- REQUIREMENT A -
In the mandate statement, translate the sentence "The Walrus has an opportunity to do something different." into Spanish.

──────── SOURCE EXCERPT ────────

The time has come to speak of these many things.

What is The Walrus’s mandate?

There is a distinction to be made between genuine public discourse and the routine discussions that occur regularly in the press, on radio and television talk shows and in cafés, offices, and homes across the land. Such “debates” about pressing issues are, by their very nature, piecemeal. All too often, they are driven by the needs and agendas of politicians or public figures. Incidents and accidents covered by the daily-news providers may resonate with larger issues—but the coverage itself still tends to be fragmentary and unsatisfying.

The Walrus has an opportunity to do something different. Our intention is to give writers the resources they need to dig beneath the surface of news-driven “stories” and to assemble and contribute real narratives to the public discourse. We will go after the bottom line of a story, the stuff that helps make sense of the words and deeds that might otherwise seem like random acts. We hope, in this way, to play a modest part in helping to create a better-informed public and a larger cadre of writers and public intellectuals.

────────

- REQUIREMENT B -
Pick out each line of the listing that contains the string "appoggiatura".

──────── DATASET ────────

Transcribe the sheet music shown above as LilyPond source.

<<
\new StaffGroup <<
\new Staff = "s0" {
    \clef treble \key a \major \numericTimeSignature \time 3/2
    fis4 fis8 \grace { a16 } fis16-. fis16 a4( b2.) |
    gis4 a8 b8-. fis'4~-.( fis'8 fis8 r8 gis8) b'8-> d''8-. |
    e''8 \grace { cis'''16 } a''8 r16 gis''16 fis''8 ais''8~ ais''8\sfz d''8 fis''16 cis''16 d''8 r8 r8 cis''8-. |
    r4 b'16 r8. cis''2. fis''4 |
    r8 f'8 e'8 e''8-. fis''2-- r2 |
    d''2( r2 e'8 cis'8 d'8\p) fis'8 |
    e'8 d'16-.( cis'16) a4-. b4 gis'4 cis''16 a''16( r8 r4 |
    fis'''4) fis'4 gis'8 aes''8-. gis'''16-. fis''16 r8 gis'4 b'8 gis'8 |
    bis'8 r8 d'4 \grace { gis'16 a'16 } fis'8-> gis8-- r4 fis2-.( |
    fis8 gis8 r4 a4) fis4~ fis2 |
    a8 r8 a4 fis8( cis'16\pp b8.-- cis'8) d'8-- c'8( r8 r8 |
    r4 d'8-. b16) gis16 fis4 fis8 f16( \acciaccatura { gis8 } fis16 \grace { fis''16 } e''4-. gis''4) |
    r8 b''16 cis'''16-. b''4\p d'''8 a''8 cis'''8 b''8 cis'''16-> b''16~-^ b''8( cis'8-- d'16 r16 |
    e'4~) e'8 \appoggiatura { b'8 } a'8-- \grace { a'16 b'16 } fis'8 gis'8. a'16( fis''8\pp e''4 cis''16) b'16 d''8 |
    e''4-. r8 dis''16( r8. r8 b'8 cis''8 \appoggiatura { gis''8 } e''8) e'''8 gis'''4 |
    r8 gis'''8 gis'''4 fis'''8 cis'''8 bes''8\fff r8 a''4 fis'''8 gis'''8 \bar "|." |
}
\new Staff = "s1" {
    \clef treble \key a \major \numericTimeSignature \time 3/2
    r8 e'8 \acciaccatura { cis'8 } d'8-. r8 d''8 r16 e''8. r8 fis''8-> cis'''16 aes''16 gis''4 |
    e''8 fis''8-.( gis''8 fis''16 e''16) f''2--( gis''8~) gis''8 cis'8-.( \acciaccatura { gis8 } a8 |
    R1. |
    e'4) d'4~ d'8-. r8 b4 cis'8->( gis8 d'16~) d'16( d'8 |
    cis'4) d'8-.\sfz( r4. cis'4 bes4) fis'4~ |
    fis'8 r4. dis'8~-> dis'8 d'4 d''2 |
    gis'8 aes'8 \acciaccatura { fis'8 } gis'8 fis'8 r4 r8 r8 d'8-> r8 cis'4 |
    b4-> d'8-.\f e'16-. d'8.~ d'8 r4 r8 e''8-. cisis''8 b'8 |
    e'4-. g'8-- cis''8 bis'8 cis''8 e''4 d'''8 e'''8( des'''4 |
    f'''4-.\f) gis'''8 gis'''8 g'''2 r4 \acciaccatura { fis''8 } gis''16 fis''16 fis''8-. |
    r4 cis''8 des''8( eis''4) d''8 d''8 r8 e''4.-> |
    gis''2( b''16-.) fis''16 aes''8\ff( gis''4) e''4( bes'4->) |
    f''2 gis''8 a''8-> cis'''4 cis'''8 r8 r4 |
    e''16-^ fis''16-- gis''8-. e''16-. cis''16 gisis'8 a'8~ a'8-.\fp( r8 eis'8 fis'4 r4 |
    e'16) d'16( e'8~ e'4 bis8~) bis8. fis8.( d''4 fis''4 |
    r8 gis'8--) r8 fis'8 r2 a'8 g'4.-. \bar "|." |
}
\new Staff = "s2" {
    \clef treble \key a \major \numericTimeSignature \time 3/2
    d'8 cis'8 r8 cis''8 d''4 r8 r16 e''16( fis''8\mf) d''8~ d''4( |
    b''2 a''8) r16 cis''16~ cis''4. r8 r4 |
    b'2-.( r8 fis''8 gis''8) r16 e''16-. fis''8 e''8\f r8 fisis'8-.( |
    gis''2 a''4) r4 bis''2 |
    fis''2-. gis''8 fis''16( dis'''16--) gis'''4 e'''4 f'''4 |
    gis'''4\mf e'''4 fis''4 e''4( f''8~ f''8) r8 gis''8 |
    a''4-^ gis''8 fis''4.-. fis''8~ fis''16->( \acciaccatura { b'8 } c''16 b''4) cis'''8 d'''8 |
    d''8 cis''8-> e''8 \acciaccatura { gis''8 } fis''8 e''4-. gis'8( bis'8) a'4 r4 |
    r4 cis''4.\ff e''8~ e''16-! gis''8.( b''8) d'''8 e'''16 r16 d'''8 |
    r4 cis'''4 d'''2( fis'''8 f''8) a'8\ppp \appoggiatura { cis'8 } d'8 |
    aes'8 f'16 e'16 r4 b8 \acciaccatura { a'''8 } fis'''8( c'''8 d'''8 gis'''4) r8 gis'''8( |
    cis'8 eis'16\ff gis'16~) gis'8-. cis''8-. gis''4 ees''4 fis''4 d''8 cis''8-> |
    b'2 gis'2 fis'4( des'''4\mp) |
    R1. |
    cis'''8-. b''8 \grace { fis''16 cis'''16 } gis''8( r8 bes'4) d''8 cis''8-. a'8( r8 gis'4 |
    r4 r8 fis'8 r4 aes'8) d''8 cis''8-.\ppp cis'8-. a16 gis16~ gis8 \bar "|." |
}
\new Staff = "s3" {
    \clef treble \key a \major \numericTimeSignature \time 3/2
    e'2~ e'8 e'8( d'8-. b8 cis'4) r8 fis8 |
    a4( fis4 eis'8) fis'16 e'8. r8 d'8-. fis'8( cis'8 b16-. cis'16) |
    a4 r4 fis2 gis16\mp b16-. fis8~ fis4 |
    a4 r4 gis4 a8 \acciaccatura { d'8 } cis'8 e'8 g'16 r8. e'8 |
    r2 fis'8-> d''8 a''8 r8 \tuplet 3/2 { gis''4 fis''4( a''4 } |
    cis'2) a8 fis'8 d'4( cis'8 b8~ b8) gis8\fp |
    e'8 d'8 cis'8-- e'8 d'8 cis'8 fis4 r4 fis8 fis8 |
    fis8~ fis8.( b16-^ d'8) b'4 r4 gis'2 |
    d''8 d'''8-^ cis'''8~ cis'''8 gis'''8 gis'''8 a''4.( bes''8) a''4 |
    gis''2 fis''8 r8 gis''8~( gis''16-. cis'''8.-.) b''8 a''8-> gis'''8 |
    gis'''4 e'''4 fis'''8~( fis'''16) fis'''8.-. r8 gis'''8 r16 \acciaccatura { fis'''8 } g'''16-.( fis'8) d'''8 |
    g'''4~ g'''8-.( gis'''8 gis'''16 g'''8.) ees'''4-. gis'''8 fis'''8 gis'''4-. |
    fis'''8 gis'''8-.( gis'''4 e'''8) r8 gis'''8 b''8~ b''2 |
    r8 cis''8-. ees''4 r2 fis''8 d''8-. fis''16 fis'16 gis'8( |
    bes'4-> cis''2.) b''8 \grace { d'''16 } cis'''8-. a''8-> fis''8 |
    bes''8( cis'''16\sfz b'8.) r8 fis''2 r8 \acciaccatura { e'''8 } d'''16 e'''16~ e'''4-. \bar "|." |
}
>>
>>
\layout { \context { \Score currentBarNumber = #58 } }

────────

- EXERCISE SOLUTION A -
The Walrus tiene la oportunidad de hacer algo diferente.

- EXERCISE SOLUTION B -
    e'4~) e'8 \appoggiatura { b'8 } a'8-- \grace { a'16 b'16 } fis'8 gis'8. a'16( fis''8\pp e''4 cis''16) b'16 d''8 |
    e''4-. r8 dis''16( r8. r8 b'8 cis''8 \appoggiatura { gis''8 } e''8) e'''8 gis'''4 |
    r4 cis'''4 d'''2( fis'''8 f''8) a'8\ppp \appoggiatura { cis'8 } d'8 |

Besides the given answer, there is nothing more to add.